Zee is an inpatient on the Forensic Unit at Regional Mental Health Care St. Thomas, part of the St. Joseph’s Health Care London family, where a multi-disciplinary group of staff members spent months planning for, and bringing to life; the wellness centre, which he utilizes daily, accompanied by someone from his care team.
Consisting of two main components that go hand-in-hand; group therapy and quality of life activity pods, the centre’s purpose is to offer opportunities for patients of the forensic program to engage in activities that support recovery through education, skill-building, and maintenance of a balanced and healthy daily routine.
Therapeutic groups for patients, include: illness management and recovery; adventure based counselling; spirituality; concurrent disorders management; and smoking cessation.
The quality of life pods include a fitness area; reflection room; creative expressions area; gardening centre; games and media area; resource room for pre-vocational work; kitchen for meal-planning and preparation; and a music appreciation room.
“All of the quality of life pods were chosen because they are portable and affordable activities that patients can continue to participate in at home upon discharge,” says Maureen Ellis, occupational therapist. “We teach patients skills in budgeting, responsibility for their own resources and encourage something they can afford to do on their own budget…this is a place where hope starts to grow.”

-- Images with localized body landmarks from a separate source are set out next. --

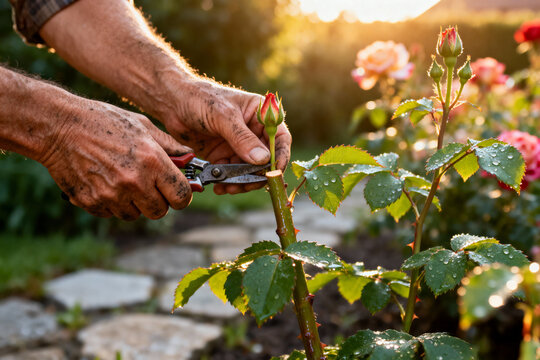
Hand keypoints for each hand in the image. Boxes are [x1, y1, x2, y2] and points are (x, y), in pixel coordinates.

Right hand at [39, 99, 192, 219]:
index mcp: (152, 161)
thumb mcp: (142, 125)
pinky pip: (111, 213)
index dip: (181, 196)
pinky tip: (105, 182)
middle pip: (160, 211)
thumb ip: (169, 146)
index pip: (181, 197)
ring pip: (135, 215)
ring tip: (123, 180)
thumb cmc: (103, 121)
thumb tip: (189, 158)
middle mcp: (135, 182)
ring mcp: (112, 195)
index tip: (176, 191)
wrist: (58, 126)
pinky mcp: (92, 202)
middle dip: (158, 201)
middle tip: (149, 186)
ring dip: (134, 203)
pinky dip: (111, 203)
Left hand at [163, 80, 291, 194]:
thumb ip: (242, 138)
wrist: (172, 102)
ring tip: (228, 187)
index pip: (280, 138)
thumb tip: (263, 160)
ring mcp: (238, 145)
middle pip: (265, 160)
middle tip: (245, 184)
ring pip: (248, 171)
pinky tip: (218, 186)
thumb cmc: (200, 98)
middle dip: (257, 175)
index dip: (280, 157)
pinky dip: (227, 182)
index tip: (274, 173)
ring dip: (241, 182)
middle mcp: (253, 132)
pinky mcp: (224, 155)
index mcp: (261, 115)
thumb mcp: (223, 116)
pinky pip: (232, 173)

Zee works out in the fitness room at least five times a week. “It has really helped to keep me both physically and mentally fit,” he says in between sets. In addition to keeping himself in shape, Zee has discovered that the wellness centre has had many other positive benefits. He is working on kicking his smoking habit and has gained control over his eating disorder by learning to make healthier meal choices. He has even found a way to connect with other patients and provide positive peer support. “I’ve been able to work out with and train other patients to help them improve their physical fitness,” Zee adds with a grin. He also enjoys relaxing and pondering the next phases of his life in the reflection room and playing Wii games with his friends in the games and media area.

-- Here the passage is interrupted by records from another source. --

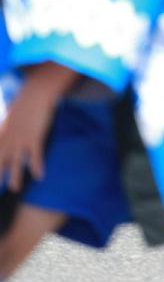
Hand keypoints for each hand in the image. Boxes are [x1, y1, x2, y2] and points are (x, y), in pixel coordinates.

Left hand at [0, 62, 75, 191]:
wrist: (36, 93)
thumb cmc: (24, 101)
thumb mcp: (10, 113)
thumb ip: (6, 125)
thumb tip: (6, 130)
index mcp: (1, 132)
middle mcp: (8, 138)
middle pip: (0, 160)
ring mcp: (21, 139)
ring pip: (16, 163)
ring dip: (15, 177)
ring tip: (15, 188)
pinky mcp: (34, 138)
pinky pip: (35, 156)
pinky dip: (36, 167)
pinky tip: (40, 176)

Robert is another patient who relishes his time spent in the gardening area of the wellness centre where all types of plants, flowers, vegetables and herbs are potted and tenderly attended to. In the warmer months some are moved to the courtyard where patients continue to care for them outdoors and use them to prepare healthy meals.
Vince is rekindling his interest in playing the drums, which along with a guitar, keyboards and vocal equipment are available to patients in the music appreciation room. The room even boasts the technology for patients to record their own tracks. Vince often spends time jamming with recreation therapist Bob Finlay, where between beats he recalls playing the drums as a kid and explains how music helps him with his own personal recovery. “It’s an excellent way to release energy while at the same time produce a creative expression piece.” Vince and Bob hope to put together a forensic rock band with the goal of playing at the opening of the new Elgin County facility in 2014.
Robin enjoys painting by numbers in the creative expressions area. “When I’m with Robin in the wellness centre, she talks…she doesn’t talk about painting by numbers, she talks about her life, her goals,” says Mary Ellen Ruddell, social worker.
Stressing the importance of balance, structure and routine, Mary Ellen knows the therapy sessions and activities provided by the wellness centre go a long way in helping patients move forward in their lives. “These are things that patients can do to take an active part in their own recovery and well being. It is a rewarding experience to watch one of our patients light up when they connect with an activity that has meaning for them, or reminds them that they are good at something such as gardening or painting,” adds Mary Ellen. “It’s like I can still do this, despite the fact that I have a mental illness and came into contact with the law. Be it a drummer or a good cook, a gardener or a musician I’m still the person I was before.”